Extract to read
You may have noticed there’s some construction going on at the Kelburn campus: big trucks, cranes, fluro jackets, hard-hats, and even the provision of portaloos for construction workers. It’s hard to miss. The reason behind the madness, muddied fields and pedestrian diversions: fulfilling the aims of the Campus Development Framework.

The Kelburn campus has been the subject of 30 years of architectural criticism, mocking and insults. In 1982 Architecture Professor Helen Tippet described it as “the worst campus in the developed world.” Ouch. After years of put-downs, in August 2006 the University released the Campus Development Framework (CDF). The 40 page document articulates the obvious – that the Kelburn campus is in dire need of a spruce up.

The CDF outlines the direction of Victoria’s development until 2016. The vision is to make Victoria a “memorable, vital and attractive place.” This, it is hoped, will create “a sense of intellectual vibrancy and community that helps attract and retain the best students and staff.” Ooooh.

Deferred maintenance and the loss of activity to other campuses are cited as reasons in the CDF for the Kelburn campus’s tardy appearance. Neglect, and the prioritised development of the Pipitea and Te Aro campuses, has left Kelburn looking, in comparison, like the awkward-looking older cousin from the country.

The CDF highlights several projects for further development, design and action. More student accommodation, a new teaching and research facility and the Campus Hub project are at the top of the priorities list.

Under construction is the somewhat controversial student accommodation complex on Fairlie Terrace, to be completed in time – and on budget – for the 2009 academic year, says Acting Facilities Manager, Rainsforth Dix.

All that heavy machinery and construction activity on the muddier-than-ever Boyd Wilson Field is in the name of fulfilling the strong demand for student accommodation. As Victoria’s existing student accommodation is all off-campus, this new Hall of Residence in such close proximity to the Kelburn campus, it is intended in the CDF, will contribute to “the vitality and quality of experience on the Campus.”

Using the information
A - Name every Victoria campus mentioned in the Kelburn campus article.
B - Pick up the Kelburn campus article after its final sentence and write the next paragraph.
The listing that comes next has no connection to the Kelburn campus article.

Given data
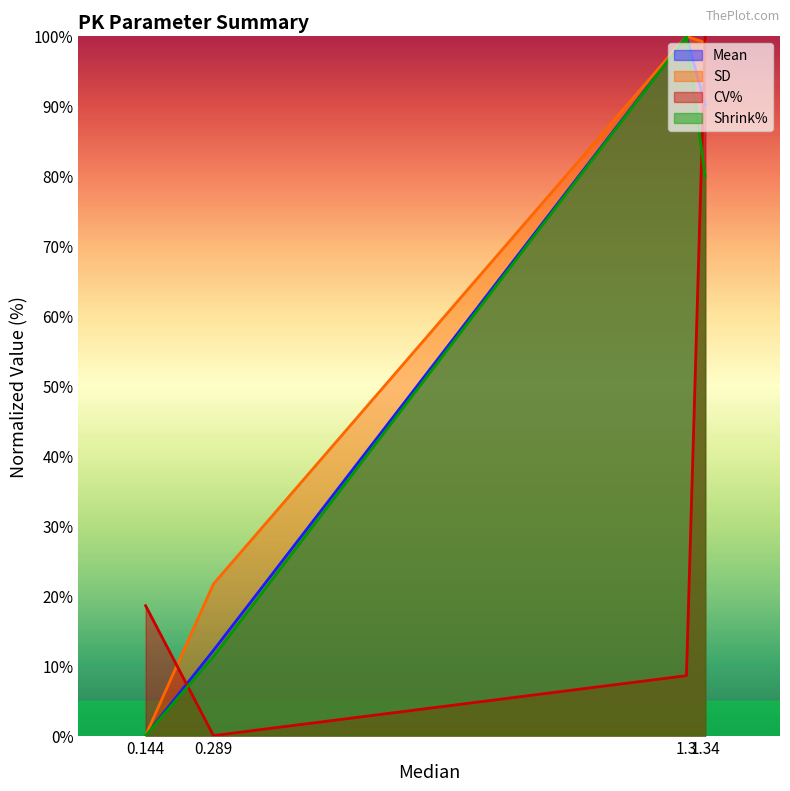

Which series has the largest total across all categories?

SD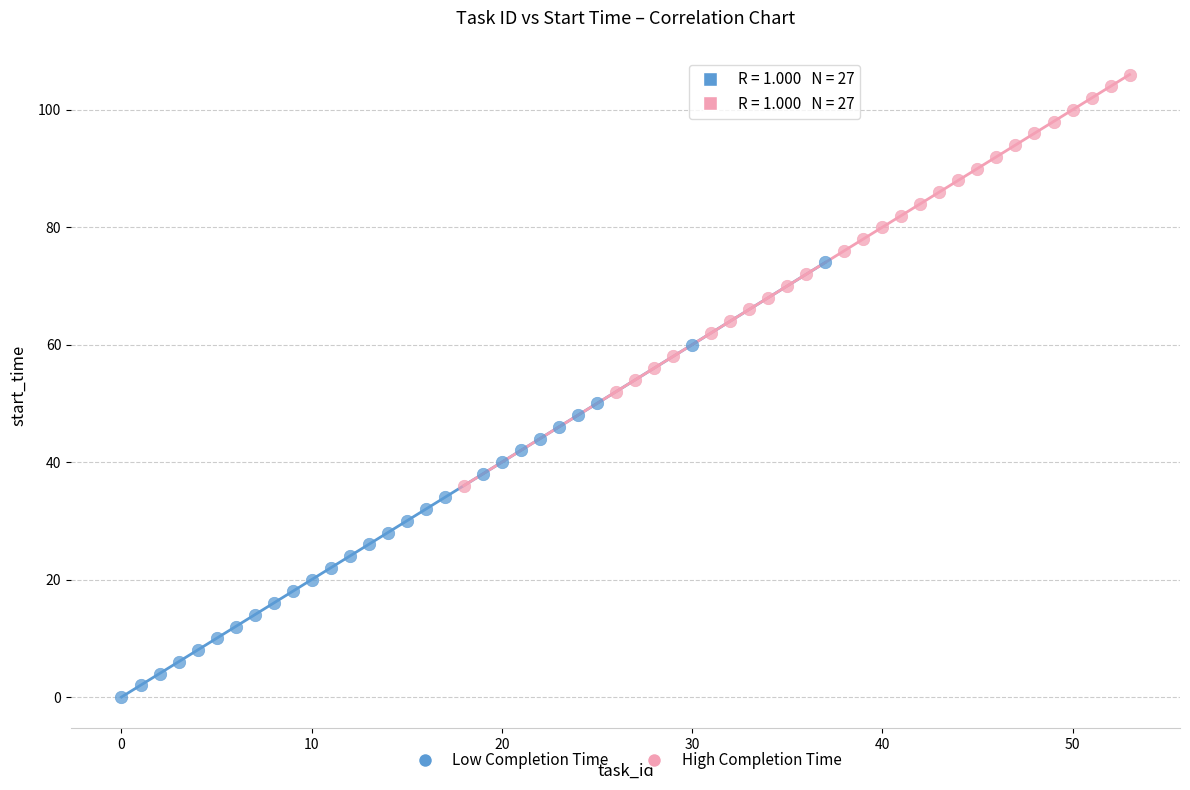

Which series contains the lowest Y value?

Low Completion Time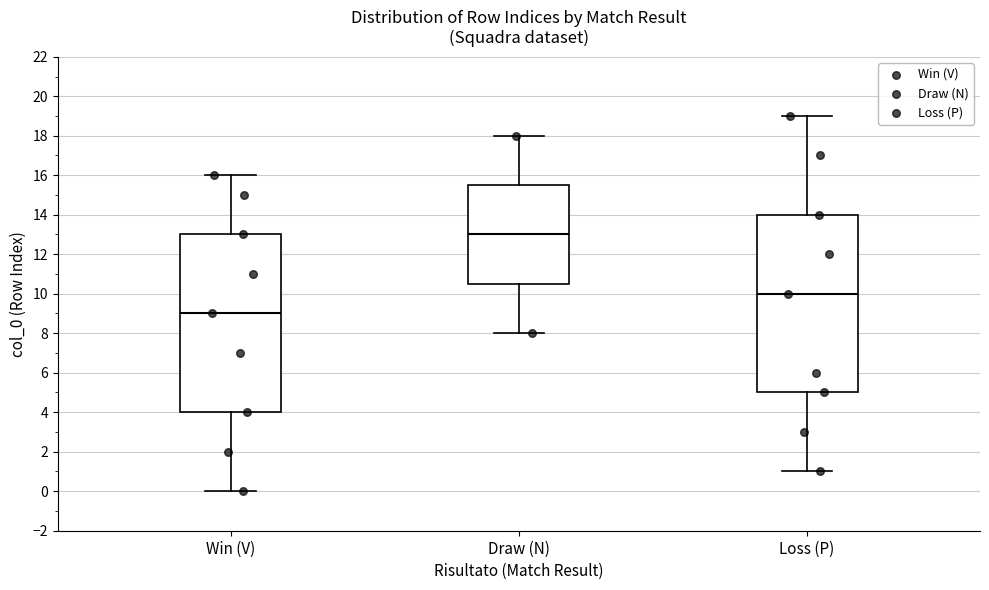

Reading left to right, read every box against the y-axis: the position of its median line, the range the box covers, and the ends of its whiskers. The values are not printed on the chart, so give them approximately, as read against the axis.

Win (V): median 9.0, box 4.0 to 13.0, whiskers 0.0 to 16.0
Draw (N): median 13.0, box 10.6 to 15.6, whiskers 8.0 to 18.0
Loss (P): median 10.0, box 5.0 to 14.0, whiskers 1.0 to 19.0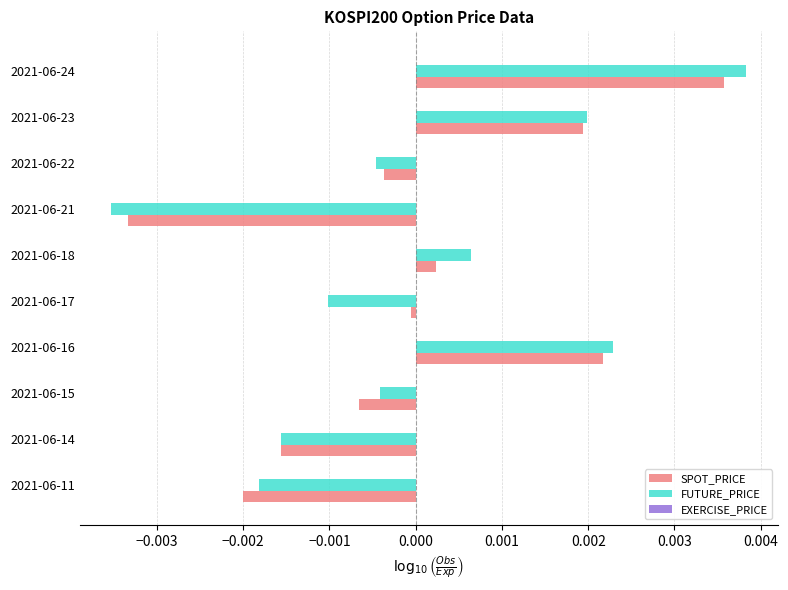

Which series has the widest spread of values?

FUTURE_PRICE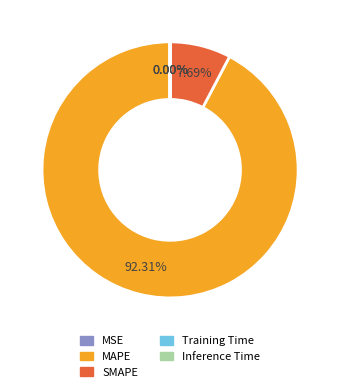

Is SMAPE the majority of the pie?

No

Activity answers
A - Kelburn, Pipitea, Te Aro

B -
A keen observer may have realised that some buildings, or something unmemorable, seem to have disappeared from the space between Cotton and Laby. The destruction signals the beginnings of the Teaching and Research Building project.

A growth in student numbers and an increased focus on research has necessitated the construction of a flash new building. The CDF states this “flagship” teaching and research facility, focusing on the sciences, will provide “a substantial proportion of the accommodation required for growth.”

A lack of passionate public controversy, and thus publicity, about the building has kept the project on the down-low. Following public consultation, modifications were made to the original plans, including reducing the height of the north stairwell, so as not to impair the views of the residents opposite the building.

The project has met with few problems thus far. Dix has said that construction is set to begin at the end of May, with the projected completion date being late 2009 or early 2010.

The most significant project outlined in the CDF is the so-called Campus Hub. Still in the early design stages, the Campus Hub will serve as a sort of student Mecca, “integrating library, information access and social learning functions,” says the CDF. Based around the current Quad, this new “central gathering space” has scope to include food and beverage outlets, retail and student services.

The Campus Hub would dramatically alter the current configuration of the Quad and Library areas. A more direct link between the Library and the main entrance on Kelburn Parade would be provided by the Hub development and the Quad would become part of an enclosed space. Salient last year reported that one option on the table is to excavate the Quad, in order to even out the variation in levels between the top of the Student Union building and the Library.

Given the Quad’s current lack of personality, charm or good looks, surely its extreme makeover is well overdue. However, before any diggers commence ripping up the grey paving stones or construction workers start eating pies outside the Library, extensive consultation will be required. The project is being undertaken in partnership with the VUWSA Trust, whose feedback, consultation and funding is needed for the Campus Hub to get off the ground.

Dix anticipates that consultation on the Campus Hub will begin between June and August this year, with extensive design plans and models currently in the works. Dix has described the process as a “waiting game,” full of “ifs, buts and maybes.” When work may start on the Campus Hub, not to mention the problems that could be encountered in the process, cannot be anticipated. Involvement of VUWSA and students in the consultation process is crucial to the project. Student feedback is a key focus and opinions will be sought through various channels, including the MyVictoria student portal and Salient. Dix urges students to be involved in the consultation and feedback process, as ultimately it is students who will benefit from this new learning and social environment.

So if all goes to plan, and there’s enough money in the kitty and everyone agrees, in a few years the Kelburn campus could be transformed. No longer will it be the awkward-looking older cousin to be avoided at family reunions.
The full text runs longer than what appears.